The most crucial role of a cancer surgeon is to remove all traces of a tumour during the operation. Unfortunately, it's also one of the most difficult. Distinguishing between cancerous cells and healthy tissue, especially at the boundary of a tumour, is far from easy even for the most experienced surgeons, and leftover cancer cells can grow into new tumours or spread elsewhere in the body
A team from the University of Texas at Austin (UT Austin) has now developed a device that can be used during surgery to give a rapid determination of whether cells at a tumour boundary are healthy or cancerous, thereby improving the accuracy and effectiveness of surgery and reducing the risk of recurrence of cancer. The size and shape of a pen, the device works on contact using the technique of mass spectrometry; the team therefore calls it a MasSpec Pen.
“If you talk to cancer patients after surgery, one of the first things many will say is ‘I hope the surgeon got all the cancer out,’ ” says Livia Schiavinato Eberlin, a chemist at UT Austin who designed the study and led the team. “It’s just heartbreaking when that’s not the case. But our technology could vastly improve the odds that surgeons really do remove every last trace of cancer during surgery.”
Currently, surgeons can use a technique called frozen section analysis during operations to determine the boundary between tumour and healthy cells. However, each sample can take 30 minutes or more to prepare and analyse, increasing the risk of infection and of problems with anaesthesia. Moreover, for some cancers this technique is unreliable.

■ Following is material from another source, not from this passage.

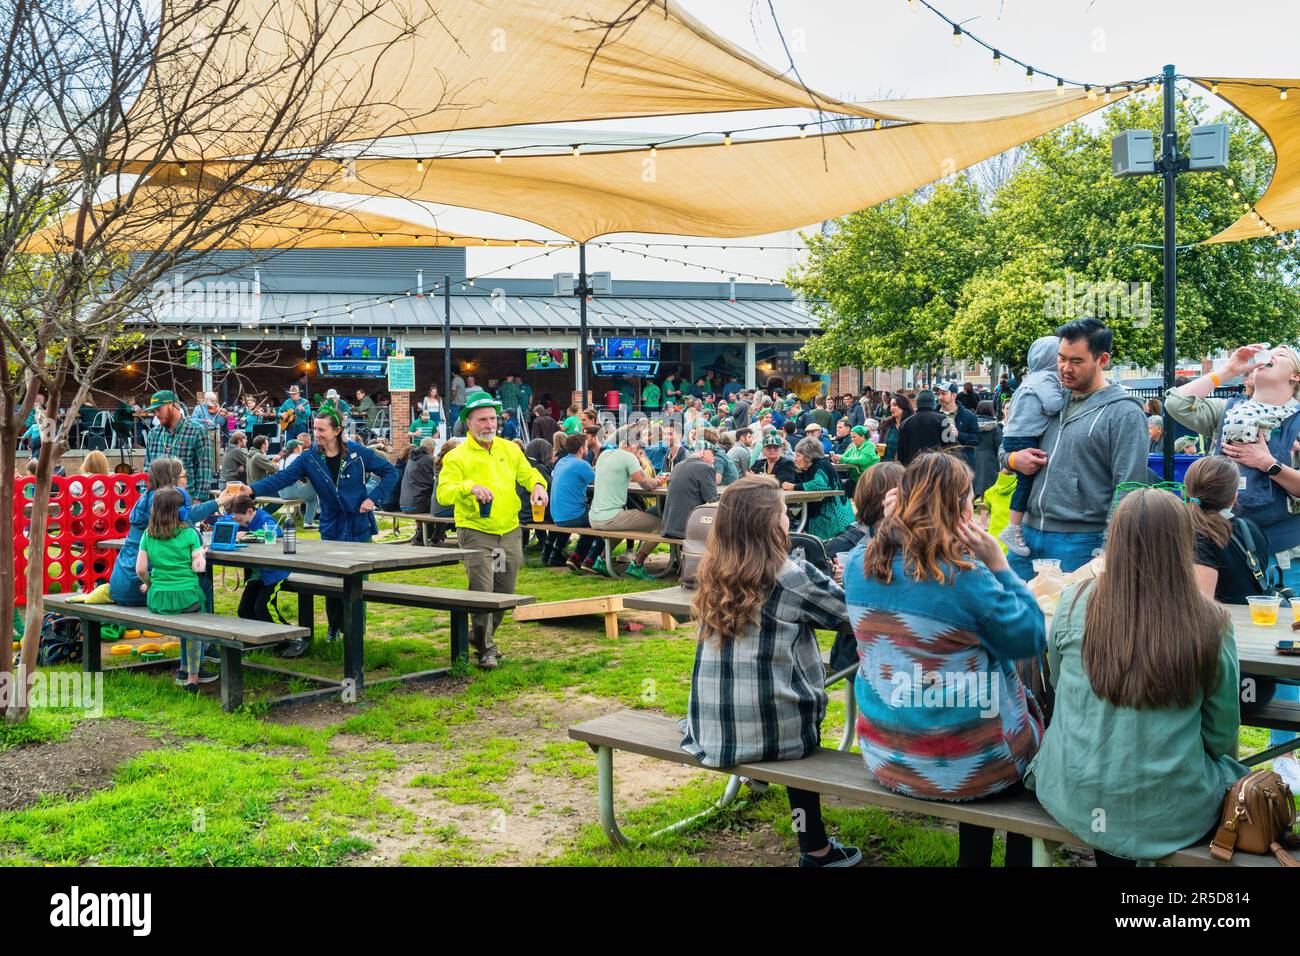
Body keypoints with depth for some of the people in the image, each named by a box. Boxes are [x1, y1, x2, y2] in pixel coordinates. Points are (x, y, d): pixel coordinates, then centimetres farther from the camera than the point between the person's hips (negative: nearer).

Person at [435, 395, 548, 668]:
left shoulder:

The MasSpec pen works by analysing the molecules produced by cells during their normal processes, such as generating energy and getting rid of waste products. Known as metabolites, these molecules can be used to identify cancer cells because the cells grow out of control and their metabolisms are therefore very different from healthy cells. “Because the metabolites in cancer and normal cells are so different, we extract and analyze them with the MasSpec Pen to obtain a molecular fingerprint of the tissue,” said Eberlin. “What is incredible is that through this simple and gentle chemical process, the MasSpec Pen rapidly provides diagnostic molecular information without causing tissue damage.”
When the pen probe is placed against living tissue, it releases a drop of water that dissolves metabolites released by the tissue. The liquid is drawn back into the probe and pumped to a mass spectrometer, which analyses the dissolved molecules, compares the results to a statistical database of molecular fingerprints and sends a message to a monitor screen displaying the words "normal" or "cancer". In some types of tumour it can also determine the subtype of cancer. “When designing the MasSpec Pen, we made sure the tissue remains intact by coming into contact only with water and the plastic tip of the MasSpec Pen during the procedure,” said Jiang Zhang, who led the experimental team. “The result is a biocompatible and automated medical device that we are so excited to translate to the clinic very soon.”

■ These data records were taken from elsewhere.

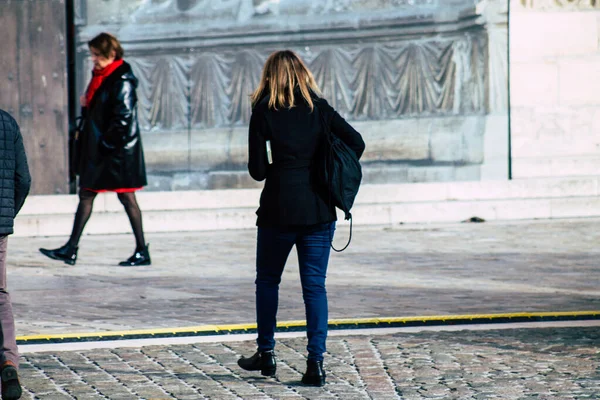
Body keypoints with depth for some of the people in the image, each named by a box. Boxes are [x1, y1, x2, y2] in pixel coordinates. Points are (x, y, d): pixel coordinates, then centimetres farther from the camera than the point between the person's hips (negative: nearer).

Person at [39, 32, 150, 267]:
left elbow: (123, 117, -20)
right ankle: (71, 249, 9)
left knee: (126, 197, -2)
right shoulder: (100, 77, 13)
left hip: (118, 150, -10)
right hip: (96, 149, 10)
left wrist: (108, 143, -18)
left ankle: (142, 251, 6)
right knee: (86, 194, 8)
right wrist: (86, 106, 1)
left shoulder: (122, 81, -15)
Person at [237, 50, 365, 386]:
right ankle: (316, 362, -4)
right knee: (315, 286, 3)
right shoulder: (319, 108, 4)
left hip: (279, 208, -2)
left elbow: (257, 169, -4)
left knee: (268, 281, 16)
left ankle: (266, 354, 22)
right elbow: (356, 143, -3)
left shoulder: (263, 112, -2)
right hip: (319, 209, 2)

In a paper in Science Translational Medicine, the team describes tests on tissue removed from 253 human cancer patients, in which the MasSpec Pen displayed greater than 96 per cent accuracy and provided results within 10 seconds, even on samples that contained a mixture of cancerous and healthy cells. The device was tested on tumours from lungs, ovaries, breast tissue and thyroid glands. The team also confirmed that the device does not harm tissue in tests on tumour-containing live mice.

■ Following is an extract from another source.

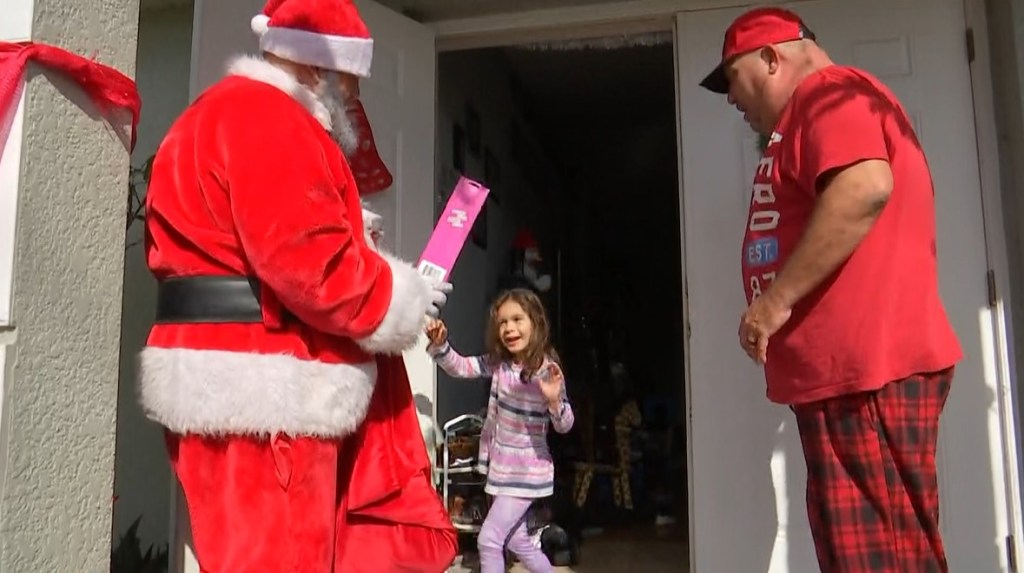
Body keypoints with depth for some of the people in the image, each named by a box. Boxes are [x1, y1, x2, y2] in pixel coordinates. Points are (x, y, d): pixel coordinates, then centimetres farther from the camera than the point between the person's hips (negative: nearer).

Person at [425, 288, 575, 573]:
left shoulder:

The team hopes to begin clinical trials on humans in 2018. “Any time we can offer the patient a more precise surgery, a quicker surgery or a safer surgery, that’s something we want to do,” said James Suliburk, head of endocrine surgery at Baylor College of Medicine in Houston and a collaborator on the project. “This technology does all three. It allows us to be much more precise in what tissue we remove and what we leave behind.”